Now, where did you leave those keys? Why did you need to call whatshisname? And what DID you go upstairs to look for?
As we get older, these sort of questions can become part of every-day life (where did I leave my coffee?).
Often, it’s annoying, but when push comes to shove, it doesn’t really matter (did I even make that cup of coffee??).
But it can get serious when it comes to money matters – and there are steps you can take to make sure someone you trust can look after your financial affairs for you.
It’s called a Lasting Power of Attorney (LPA), a legal document that will allow you to make decisions on your behalf if you are struggling with your memory as you get older.
It can also cover issues surrounding your health and welfare.
But it must be done before you are no longer capable of making decisions, or your loved ones face a long and potentially expensive process to be able to take control of your affairs by applying to the courts for a ‘Deputyship’.
The ‘Deputyship’ can be made by anyone over the age of 18, and might not be someone you would have chosen to take over your affairs.

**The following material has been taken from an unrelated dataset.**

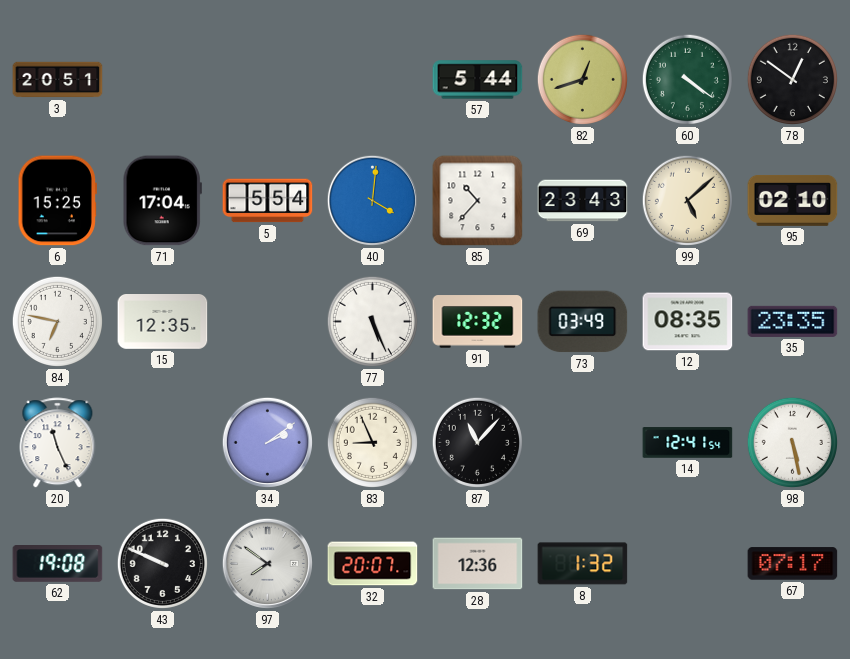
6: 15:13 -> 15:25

And it could be a costly process – here’s how the figures currently add up:
- Setting up the deputyship – £920
- Medical Assessment – £500
- Representation at court hearing – £750
- Property & Finance Deputy: First Year – £1,610, Subsequent years – £1,276
- Health & Welfare Deputy – £500 max per year
- Preparation of Annual Accounts – £230
- Preparation of annual Court of Protection Report – £230
In the first year (aside from the time it would take) the costs could be £4,510, with subsequent yearly costs at £2,006!
Bear in mind these are based on the courts allowances under fixed costs. A solicitor may charge more if they consider extra work is needed.
And remember, if you set up an LPA, you don’t necessarily lose control. You can specify whether it can be used either before, or only when, you lose your mental capacity.
LPAs can be set up relatively cheaply, and you don’t necessarily need a solicitor to do it.